● **WHAT IS EXPECTED**: The lines to return begin at the one containing "Dump the readable" and end at the final line of the material; output them exactly and only them.

━━━ DATA RECORDS

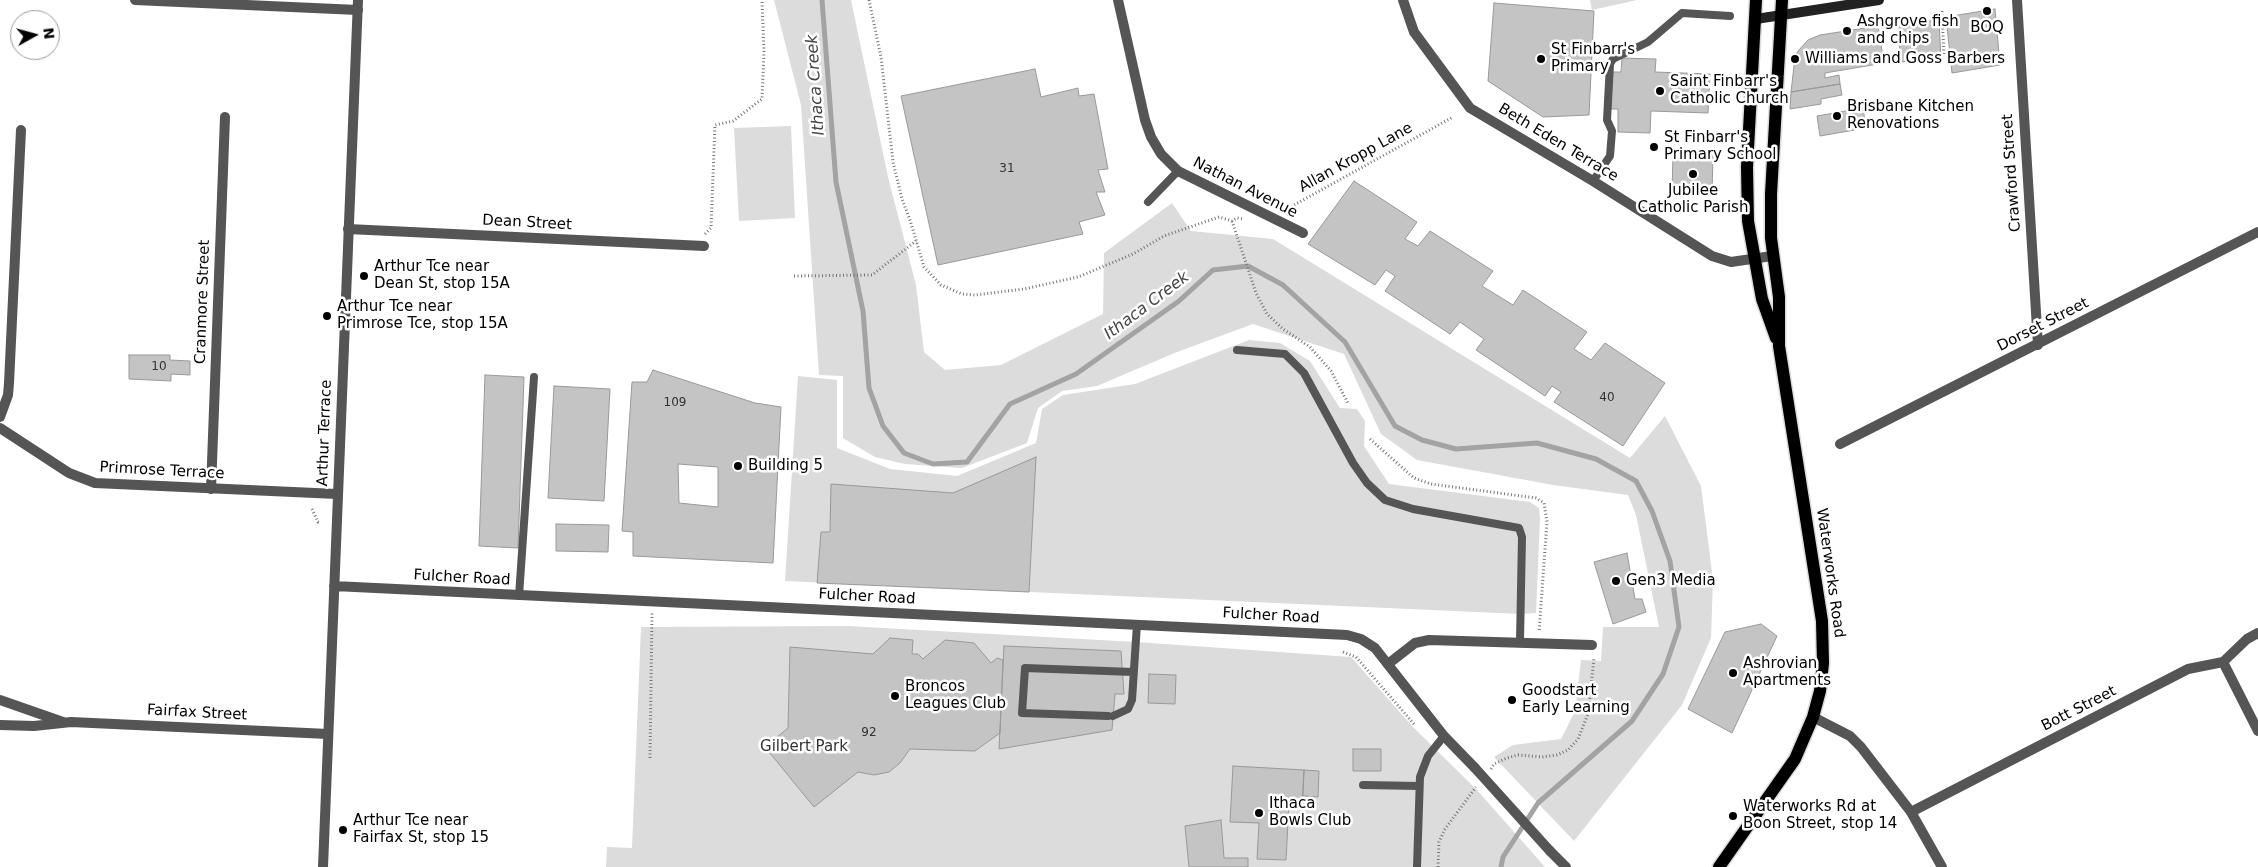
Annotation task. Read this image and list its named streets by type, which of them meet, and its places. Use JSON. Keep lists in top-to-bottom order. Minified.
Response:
{"streets":{"main road":["Waterworks Road"],"street":["Beth Eden Terrace","Crawford Street","Nathan Avenue","Dean Street","Cranmore Street","Dorset Street","Arthur Terrace","Primrose Terrace","Fulcher Road","Bott Street","Fairfax Street"],"path":["Allan Kropp Lane"]},"crossings":[["Beth Eden Terrace","Waterworks Road"],["Allan Kropp Lane","Nathan Avenue"],["Crawford Street","Dorset Street"],["Dean Street","Arthur Terrace"],["Cranmore Street","Primrose Terrace"],["Arthur Terrace","Primrose Terrace"],["Arthur Terrace","Fulcher Road"],["Arthur Terrace","Fairfax Street"]],"water":["Ithaca Creek"],"parks":["Gilbert Park"],"places":["BOQ","Ashgrove fish and chips","St Finbarr's Primary","Williams and Goss Barbers","Saint Finbarr's Catholic Church","Brisbane Kitchen Renovations","St Finbarr's Primary School","Jubilee Catholic Parish","Arthur Tce near Dean St, stop 15A","Arthur Tce near Primrose Tce, stop 15A","Building 5","Gen3 Media","Ashrovian Apartments","Broncos Leagues Club","Goodstart Early Learning","Ithaca Bowls Club","Waterworks Rd at Boon Street, stop 14","Arthur Tce near Fairfax St, stop 15"],"house_numbers":["31","10","40","109","92"],"north":"right"}
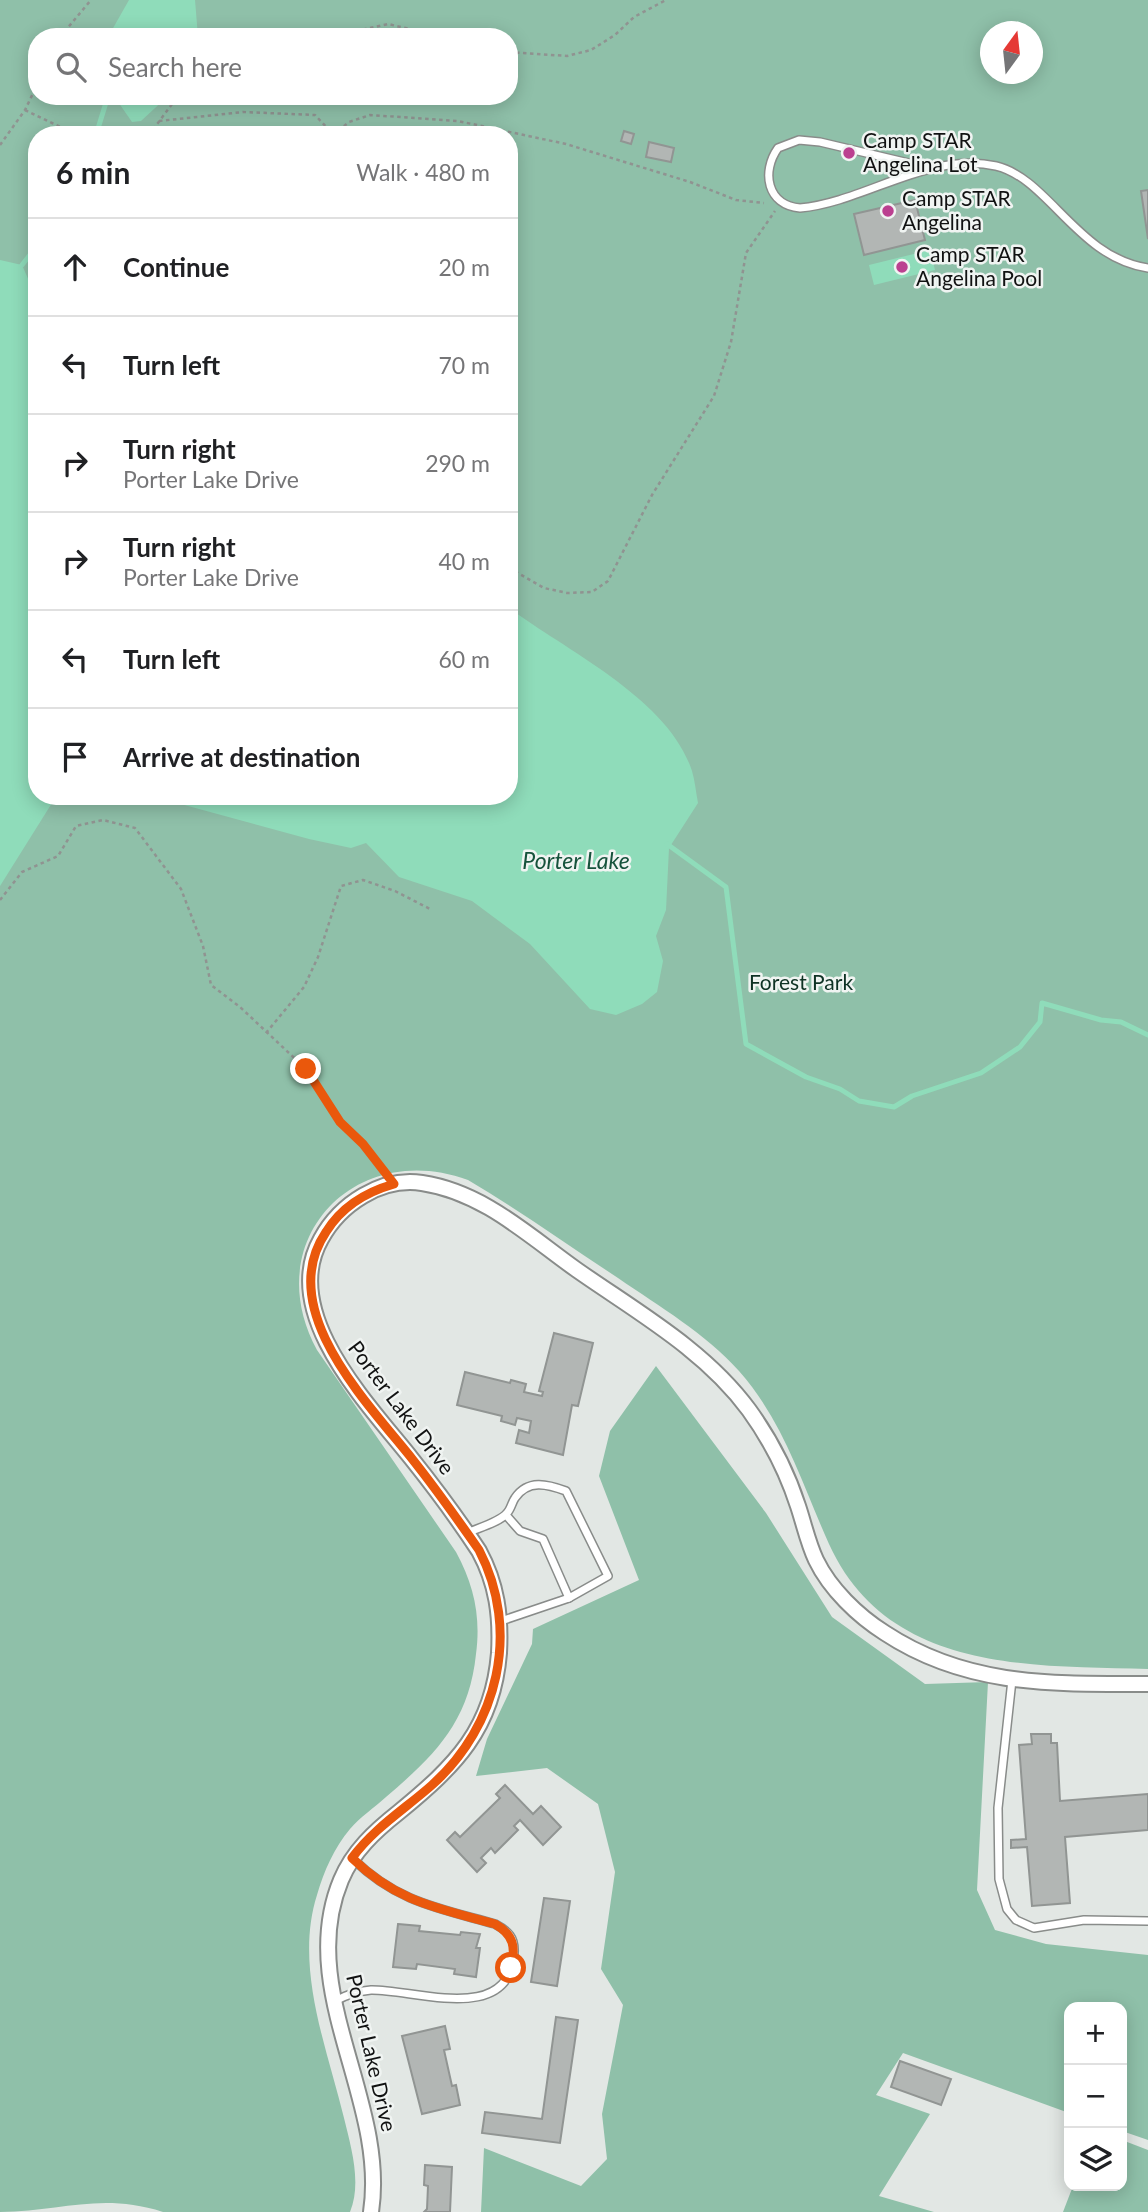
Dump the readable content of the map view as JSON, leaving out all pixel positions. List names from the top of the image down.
{
  "streets": {
    "street": ["Porter Lake Drive"]
  },
  "water": ["Porter Lake"],
  "parks": ["Forest Park"],
  "places": ["Camp STAR Angelina Lot", "Camp STAR Angelina", "Camp STAR Angelina Pool"],
  "north": "top",
  "page": {
    "search": "Search here",
    "heading": ["6 min", "Walk · 480 m"],
    "list": [
      ["Continue", "20 m"],
      ["Turn left", "70 m"],
      ["Turn right", "Porter Lake Drive", "290 m"],
      ["Turn right", "Porter Lake Drive", "40 m"],
      ["Turn left", "60 m"],
      "Arrive at destination"
    ],
    "map_buttons": ["+", "−"]
  }
}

━━━━━━

● **SOLVED PROBLEM**:
Dump the readable content of the map view as JSON, leaving out all pixel positions. List names from the top of the image down.
{
  "streets": {
    "street": ["Porter Lake Drive"]
  },
  "water": ["Porter Lake"],
  "parks": ["Forest Park"],
  "places": ["Camp STAR Angelina Lot", "Camp STAR Angelina", "Camp STAR Angelina Pool"],
  "north": "top",
  "page": {
    "search": "Search here",
    "heading": ["6 min", "Walk · 480 m"],
    "list": [
      ["Continue", "20 m"],
      ["Turn left", "70 m"],
      ["Turn right", "Porter Lake Drive", "290 m"],
      ["Turn right", "Porter Lake Drive", "40 m"],
      ["Turn left", "60 m"],
      "Arrive at destination"
    ],
    "map_buttons": ["+", "−"]
  }
}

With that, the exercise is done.